ECLI:NL:GHARN:2011:BQ9241
Gerechtshof Arnhem
- Hoger beroep
- Rechtspraak.nl
Beëindiging schuldsaneringsregeling op basis van nieuwe feiten en omstandigheden
In deze zaak heeft het Gerechtshof Arnhem op 1 juni 2011 uitspraak gedaan in hoger beroep over de beëindiging van een schuldsaneringsregeling. De appellante, vertegenwoordigd door mr. S. van der Linden, had eerder bij de rechtbank Zwolle-Lelystad een verzoek ingediend tot beëindiging van de schuldsaneringsregeling die op 11 januari 2011 was toegepast op de belanghebbenden, echtelieden die door mr. D.H. Sloof werden bijgestaan. De rechtbank had dit verzoek afgewezen, omdat er geen nieuwe feiten of omstandigheden waren die aanleiding gaven om de regeling te beëindigen.
In hoger beroep heeft het hof echter vastgesteld dat de stelling van de man, dat hij de hypotheekbetalingen steeds had voldaan, onjuist was. Dit was een cruciaal punt, aangezien het hof bij de eerdere beslissing was uitgegaan van deze onjuiste informatie. Het hof heeft vastgesteld dat de man slechts in een beperkte periode hypotheekbetalingen had gedaan en dat hij vanaf oktober 2009 geen betalingen meer had verricht, zowel voor de hypotheek als voor de alimentatie. Dit leidde tot de conclusie dat de man niet te goeder trouw was geweest in het ontstaan van de alimentatieschuld.

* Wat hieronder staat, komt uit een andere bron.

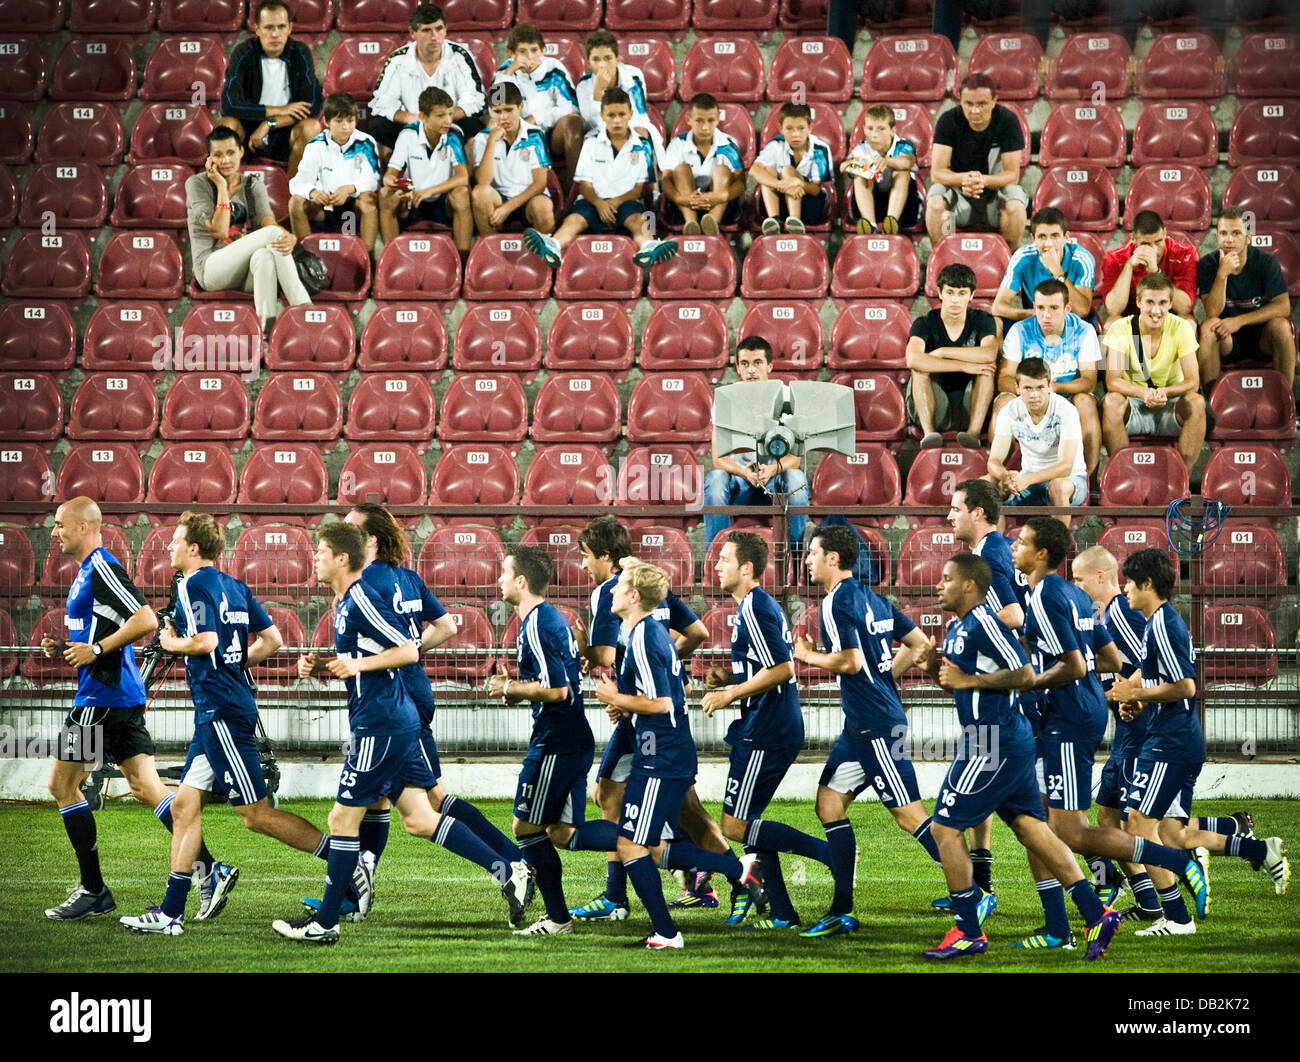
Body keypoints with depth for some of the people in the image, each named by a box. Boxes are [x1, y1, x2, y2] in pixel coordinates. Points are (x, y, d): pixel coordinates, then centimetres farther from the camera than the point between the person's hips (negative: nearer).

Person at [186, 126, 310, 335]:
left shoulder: (253, 185, 15)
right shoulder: (197, 184, 2)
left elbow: (268, 222, -4)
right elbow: (219, 230, -10)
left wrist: (290, 238, -27)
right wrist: (221, 186, -7)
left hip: (245, 274, 4)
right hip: (211, 269, -4)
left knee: (264, 256, -36)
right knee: (272, 234, -27)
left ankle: (268, 331, -47)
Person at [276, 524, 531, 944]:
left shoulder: (362, 600, -14)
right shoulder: (344, 603, 16)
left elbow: (409, 651, -17)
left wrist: (358, 664, -19)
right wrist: (318, 666, 11)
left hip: (380, 727, -10)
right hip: (398, 722, 10)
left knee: (343, 819, -2)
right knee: (418, 820, 8)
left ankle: (325, 922, 5)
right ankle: (508, 871, 5)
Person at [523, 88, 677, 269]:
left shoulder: (643, 147, 12)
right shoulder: (591, 144, 16)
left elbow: (642, 187, 6)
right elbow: (584, 184, 8)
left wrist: (616, 202, -11)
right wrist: (598, 203, -14)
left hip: (627, 201, -1)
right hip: (595, 201, 1)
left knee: (637, 219, -36)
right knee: (575, 218, -32)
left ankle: (648, 247, -70)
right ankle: (552, 246, -64)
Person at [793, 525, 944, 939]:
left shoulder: (836, 602, -13)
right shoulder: (871, 598, 15)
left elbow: (850, 661, -22)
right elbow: (918, 643, 18)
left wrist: (809, 656, -6)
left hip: (877, 724, -10)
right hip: (861, 724, 10)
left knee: (909, 814, -8)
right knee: (830, 802, 10)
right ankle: (842, 911, 10)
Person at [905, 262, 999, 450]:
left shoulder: (981, 320, 0)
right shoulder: (925, 324, -4)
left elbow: (990, 354, -24)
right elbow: (913, 359, -28)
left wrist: (942, 352, -21)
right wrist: (964, 366, -31)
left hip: (969, 401, 1)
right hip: (934, 406, -1)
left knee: (987, 364, -22)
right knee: (919, 368, -25)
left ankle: (974, 431, -39)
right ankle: (929, 432, -42)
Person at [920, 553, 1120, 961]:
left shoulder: (984, 624, -15)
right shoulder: (956, 628, 17)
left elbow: (1024, 674, -20)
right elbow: (958, 679, 27)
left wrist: (968, 680, -18)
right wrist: (936, 669, 7)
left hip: (994, 743, -10)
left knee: (945, 828, -5)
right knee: (1030, 828, 8)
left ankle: (968, 932, 1)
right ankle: (1096, 914, 5)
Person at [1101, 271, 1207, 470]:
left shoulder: (1181, 328, -9)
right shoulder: (1121, 329, -10)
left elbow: (1192, 382, -11)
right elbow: (1112, 380, -16)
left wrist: (1164, 392, -33)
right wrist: (1143, 393, -35)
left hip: (1170, 405, 1)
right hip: (1134, 405, 0)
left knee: (1197, 403, -30)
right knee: (1111, 401, -32)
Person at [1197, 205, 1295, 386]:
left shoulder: (1265, 261, -8)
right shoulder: (1208, 264, -8)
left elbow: (1283, 306, -15)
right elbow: (1213, 312, -17)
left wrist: (1239, 321, -24)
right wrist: (1222, 274, -31)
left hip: (1262, 339, 0)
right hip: (1227, 343, 0)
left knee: (1280, 325, -29)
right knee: (1209, 327, -30)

Het hof heeft op basis van artikel 350, derde lid, aanhef en onder f, van de Faillissementswet geoordeeld dat de schuldsaneringsregeling ten aanzien van de man moest worden beëindigd, omdat de nieuwe feiten en omstandigheden reden zouden zijn geweest om het oorspronkelijke verzoek tot toelating tot de schuldsaneringsregeling af te wijzen. De beslissing van de rechtbank werd gedeeltelijk vernietigd, en de schuldsaneringsregeling voor de man werd beëindigd, terwijl de regeling voor de andere belanghebbende werd bekrachtigd. Deze uitspraak benadrukt het belang van waarheidsgetrouwe informatie bij de beoordeling van schuldsaneringsverzoeken.